Грузовик выкатился из-за деревьев и уперся в шлагбаум. Васьков, как всегда небритый, до азарта веселый, высунулся из кабины и кричал:
— Зубченко! Открывай ворота, разиня! Не видишь — Васьков на газу!
Увидев Лажечникова и Варвару, Васьков ничуть не смутился и закричал, словно переключая на ходу скорость:
— Извиняйте, товарищ полковник, мы с ним по-приятельски… Вам куда? Садитесь, доставлю быстрее, чем на «У-2»!

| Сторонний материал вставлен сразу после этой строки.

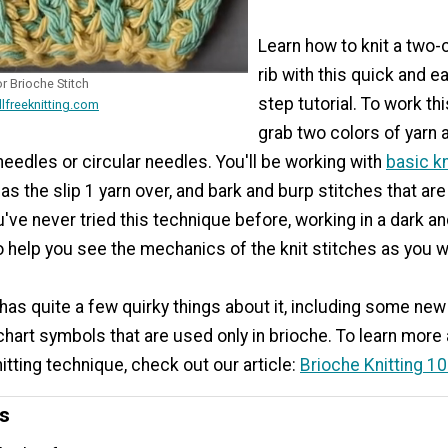
Learn how to knit a two-
rib with this quick and e
r Brioche Stitch
step tutorial. To work this
llfreeknitting.com
grab two colors of yarn 
eedles or circular needles. You'll be working with
basic kn
as the slip 1 yarn over, and bark and burp stitches that ar
u've never tried this technique before, working in a dark and
o help you see the mechanics of the knit stitches as you 
 has quite a few quirky things about it, including some ne
hart symbols that are used only in brioche. To learn more
nitting technique, check out our article:
Brioche Knitting 1
ns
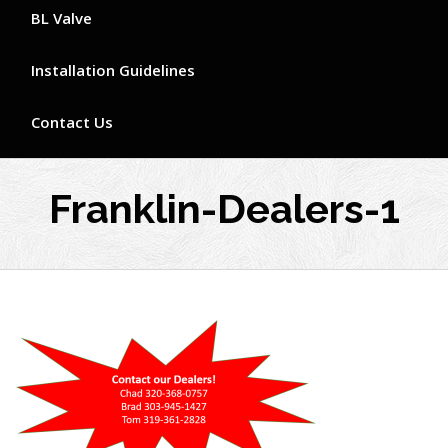
BL Valve
Installation Guidelines
Contact Us
Franklin-Dealers-1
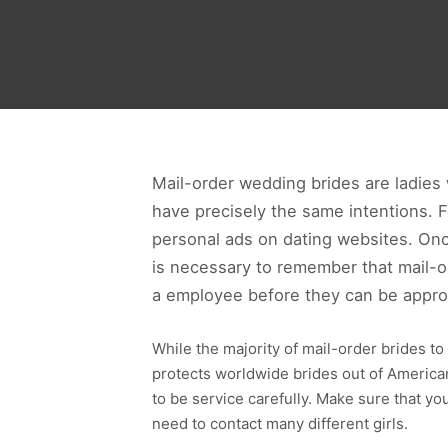
Mail-order wedding brides are ladies 
have precisely the same intentions. 
personal ads on dating websites. Once
is necessary to remember that mail-or
a employee before they can be appr
While the majority of mail-order brides to 
protects worldwide brides out of American
to be service carefully. Make sure that you
need to contact many different girls.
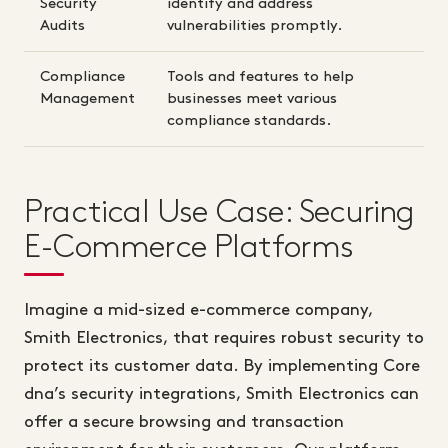
Security
identify and address
Audits
vulnerabilities promptly.
Compliance
Tools and features to help
Management
businesses meet various
compliance standards.
Practical Use Case: Securing
E-Commerce Platforms
Imagine a mid-sized e-commerce company,
Smith Electronics, that requires robust security to
protect its customer data. By implementing Core
dna’s security integrations, Smith Electronics can
offer a secure browsing and transaction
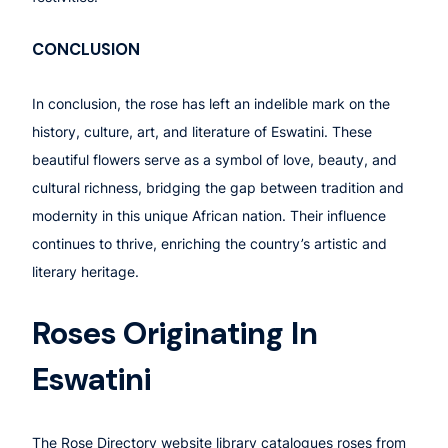
CONCLUSION
In conclusion, the rose has left an indelible mark on the
history, culture, art, and literature of Eswatini. These
beautiful flowers serve as a symbol of love, beauty, and
cultural richness, bridging the gap between tradition and
modernity in this unique African nation. Their influence
continues to thrive, enriching the country’s artistic and
literary heritage.
Roses Originating In
Eswatini
The Rose Directory website library catalogues roses from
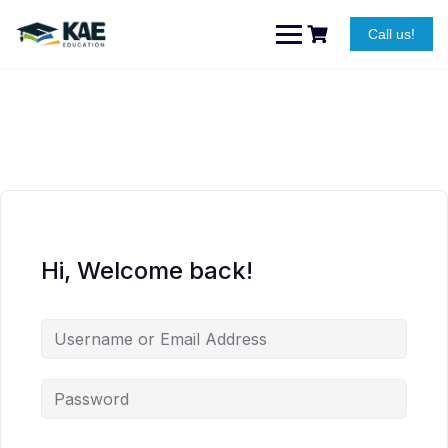
Skip
to
Call us!
content
Hi, Welcome back!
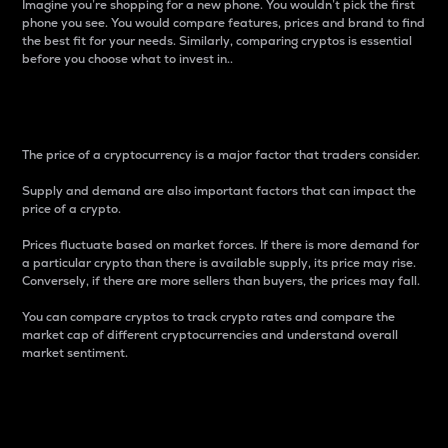
Imagine you’re shopping for a new phone. You wouldn’t pick the first
phone you see. You would compare features, prices and brand to find
the best fit for your needs. Similarly, comparing cryptos is essential
before you choose what to invest in..
Price
The price of a cryptocurrency is a major factor that traders consider.
Supply and demand are also important factors that can impact the
price of a crypto.
Prices fluctuate based on market forces. If there is more demand for
a particular crypto than there is available supply, its price may rise.
Conversely, if there are more sellers than buyers, the prices may fall.
You can compare cryptos to track crypto rates and compare the
market cap of different cryptocurrencies and understand overall
market sentiment.
24-Hour Price Difference
Percentage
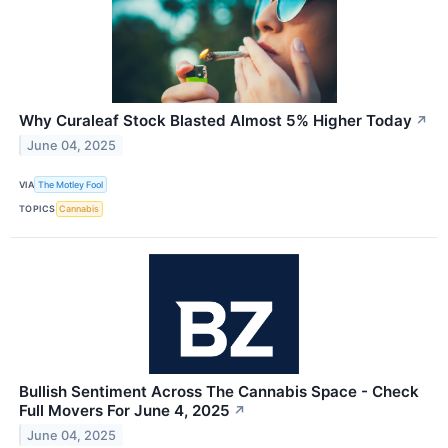
Why Curaleaf Stock Blasted Almost 5% Higher Today
↗
June 04, 2025
VIA
The Motley Fool
TOPICS
Cannabis
Bullish Sentiment Across The Cannabis Space - Check
Full Movers For June 4, 2025
↗
June 04, 2025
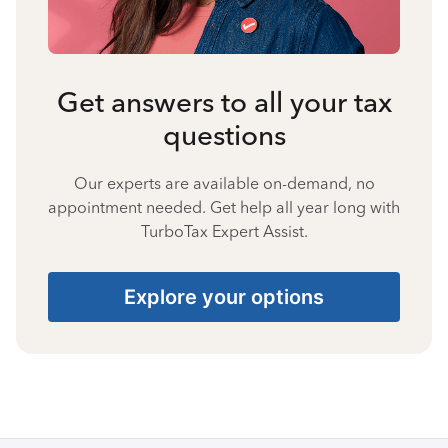
Get answers to all your tax
questions
Our experts are available on-demand, no
appointment needed. Get help all year long with
TurboTax Expert Assist.
Explore your options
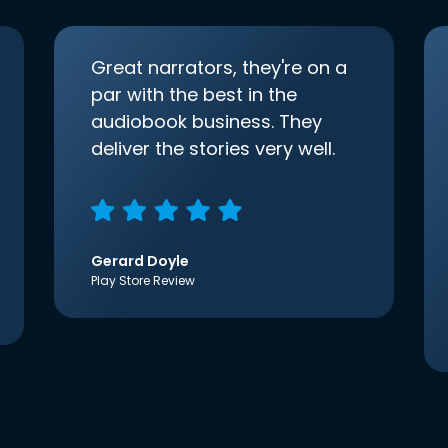
Great narrators, they're on a
par with the best in the
audiobook business. They
deliver the stories very well.
Gerard Doyle
Play Store Review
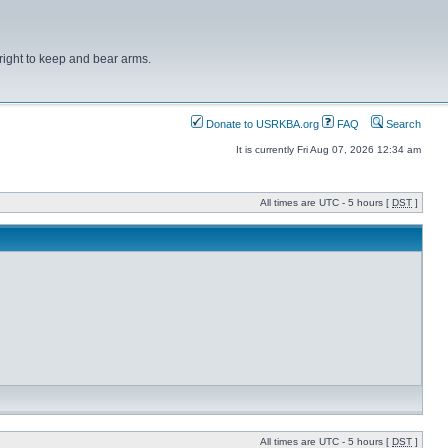
right to keep and bear arms.
Donate to USRKBA.org
FAQ
Search
It is currently Fri Aug 07, 2026 12:34 am
All times are UTC - 5 hours [
DST
]
All times are UTC - 5 hours [
DST
]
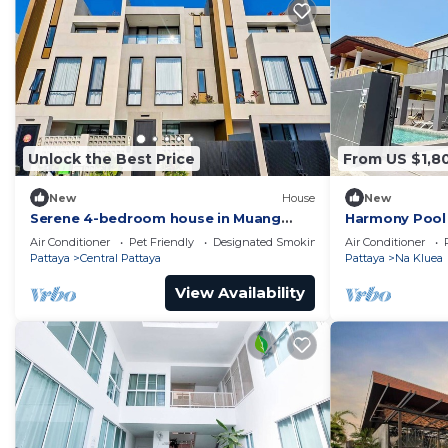
Unlock the Best Price
From US $1,8
New
House
New
Serene 4-bedroom house in Muang
Harmony Pool 
Pattaya J22
Air Conditioner
Pet Friendly
Designated Smoking Area
Air Conditioner
Pattaya
Central Pattaya
Pattaya
Na Kluea
View Availability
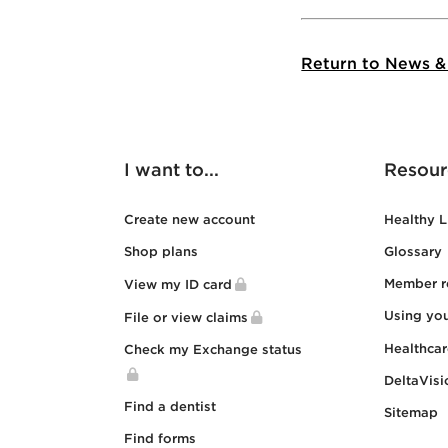
Return to News &
I want to...
Resour
Create new account
Healthy L
Shop plans
Glossary
Member r
View my ID card
Using yo
File or view claims
Healthca
Check my Exchange status
DeltaVisi
Find a dentist
Sitemap
Find forms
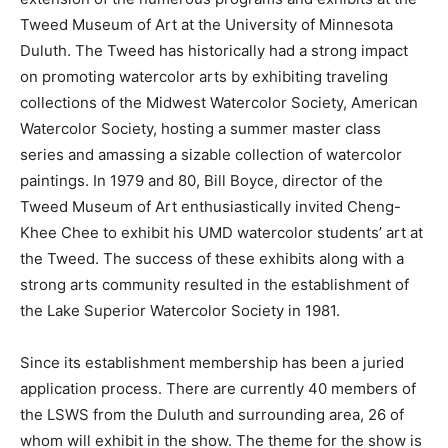
accomplished professional artists Cheng-Khee Chee,
John Salminen, and Joyce Gow. The formation of the
group was a natural extension of the numerous
programs and exhibits at the Tweed Museum of Art at
the University of Minnesota Duluth. The Tweed has
historically had a strong impact on promoting
watercolor arts by exhibiting traveling collections of
the Midwest Watercolor Society, American Watercolor
Society, hosting a summer master class series and
amassing a sizable collection of watercolor paintings.
In 1979 and 80, Bill Boyce, director of the Tweed
Museum of Art enthusiastically invited Cheng-Khee
Chee to exhibit his UMD watercolor students’ art at the
Tweed. The success of these exhibits along with a
strong arts community resulted in the establishment of
the Lake Superior Watercolor Society in 1981.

— Да заткнись ты, Васьков, — недовольно пробормотал Зубченко, открывая шлагбаум. — Полковник никуда не едет.
— Жалко, — сказал Васьков и поскреб большой лапой щетину на подбородке. — Значит, это мы с вами опять, товарищ корреспондент? Карточка моей личности готова?
Лажечников распахнул дверцу кабины, и Варвара села рядом с Васьковым. Мотор заревел как бешеный, машина рванулась с места полным ходом. Варвара ничего не успела сказать Лажечникову. Выглянув на повороте из кабины, она увидела, что Лажечников стоит на дороге и смотрит вслед грузовику.
А ОНА ЛЕЖИТ В ПАЛАТКЕ НА БЕРЕГУ ГОРНОГО РУЧЬЯ, во рту пересохло, сожженное лихорадкой тело не ей принадлежит, совсем не ей; в голове гудит от акрихина, кровь бухает в виски, словно где-то далеко бьют пушки. Ну что ты, этого быть не может, это тебе снится сон.